I tried to be a little more specific in asking him if he had any hopes for the SAC. “Oh yes! I am an optimistic man. This place had nothing. I am building it up and twenty-five percent of it I have succeeded in by pursuing matters with the government and it did respond, that was Mufti sahab’s government by the way,” he said.
Khan was fast enough to add a few lines appreciating the governor of the state as well. “Most of the things were done during the governor’s rule because there were no political channels and likes and dislikes which otherwise come in the way,” he said.
When I persisted with the question that after all the efforts, the bottom-line remained that the Act was powerless and the Commission could not take a complaint and expect to fairly deal with it, Khan said: “Who am I? I am a politics chowkidar, a watchdog of the government which proclaims believing in good governance. This chowkidar has been imposed by the government on itself. It depends on the government’s purpose and sincerity to make this institution workable.”
Khan said that it was a misconception that the SAC was a resting place for retired judges. He also denied that the law needs to be repealed even though it has not yet fulfilled its basic aim.
“You cannot shut down an institution for government’s indifference. It is the law that has to be repealed.

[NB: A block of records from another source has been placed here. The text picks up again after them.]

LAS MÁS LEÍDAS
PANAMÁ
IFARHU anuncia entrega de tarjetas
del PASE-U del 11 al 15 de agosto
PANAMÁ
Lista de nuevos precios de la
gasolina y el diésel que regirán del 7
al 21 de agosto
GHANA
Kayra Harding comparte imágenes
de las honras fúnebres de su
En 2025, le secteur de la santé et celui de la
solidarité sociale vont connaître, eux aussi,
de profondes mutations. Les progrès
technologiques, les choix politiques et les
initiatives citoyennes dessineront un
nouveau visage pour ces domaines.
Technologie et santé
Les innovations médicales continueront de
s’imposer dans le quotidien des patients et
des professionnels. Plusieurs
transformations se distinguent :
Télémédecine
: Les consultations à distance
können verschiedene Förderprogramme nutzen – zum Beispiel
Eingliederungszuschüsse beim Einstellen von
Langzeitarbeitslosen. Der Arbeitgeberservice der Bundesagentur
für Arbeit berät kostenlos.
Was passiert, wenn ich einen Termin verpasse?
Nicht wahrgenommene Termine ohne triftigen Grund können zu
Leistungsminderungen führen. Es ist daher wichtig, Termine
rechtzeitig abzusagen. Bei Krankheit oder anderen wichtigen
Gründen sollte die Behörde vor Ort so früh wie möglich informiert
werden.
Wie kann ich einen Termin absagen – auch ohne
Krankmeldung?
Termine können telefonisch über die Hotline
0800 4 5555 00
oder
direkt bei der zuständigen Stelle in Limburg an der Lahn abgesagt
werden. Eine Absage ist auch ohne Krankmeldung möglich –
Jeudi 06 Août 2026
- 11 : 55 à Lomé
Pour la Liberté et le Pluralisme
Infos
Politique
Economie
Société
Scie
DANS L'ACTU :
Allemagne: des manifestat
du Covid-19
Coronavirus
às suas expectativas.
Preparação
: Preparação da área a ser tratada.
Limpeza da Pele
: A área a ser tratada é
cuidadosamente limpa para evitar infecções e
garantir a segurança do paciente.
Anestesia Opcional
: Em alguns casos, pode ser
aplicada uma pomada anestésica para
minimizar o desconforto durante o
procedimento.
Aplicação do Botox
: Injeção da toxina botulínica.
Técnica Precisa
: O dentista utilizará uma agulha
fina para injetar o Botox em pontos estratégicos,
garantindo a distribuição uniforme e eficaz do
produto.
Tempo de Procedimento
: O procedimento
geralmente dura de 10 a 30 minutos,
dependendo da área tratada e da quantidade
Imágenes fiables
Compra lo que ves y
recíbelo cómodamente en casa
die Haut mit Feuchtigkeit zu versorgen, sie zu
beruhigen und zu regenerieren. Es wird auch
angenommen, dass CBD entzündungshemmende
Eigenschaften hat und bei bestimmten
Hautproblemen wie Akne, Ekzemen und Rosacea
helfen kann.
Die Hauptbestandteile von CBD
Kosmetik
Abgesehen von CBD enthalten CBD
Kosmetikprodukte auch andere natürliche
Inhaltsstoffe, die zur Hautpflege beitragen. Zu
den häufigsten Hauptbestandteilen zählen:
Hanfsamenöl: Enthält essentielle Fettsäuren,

Tomorrow you will say the government is not working, close the secretariat, is that possible?” Khan opined.
He said that the government was “nice enough” to give the SAC ten member-staff which included head assistants, junior assistants, and stenographers.
“We call it the ministerial staff,” he said.
Before I left his office, I asked him if he were thinking of resigning from the job, he said: “I will only If I fail and feel I am being useless. That my effort is going nowhere.”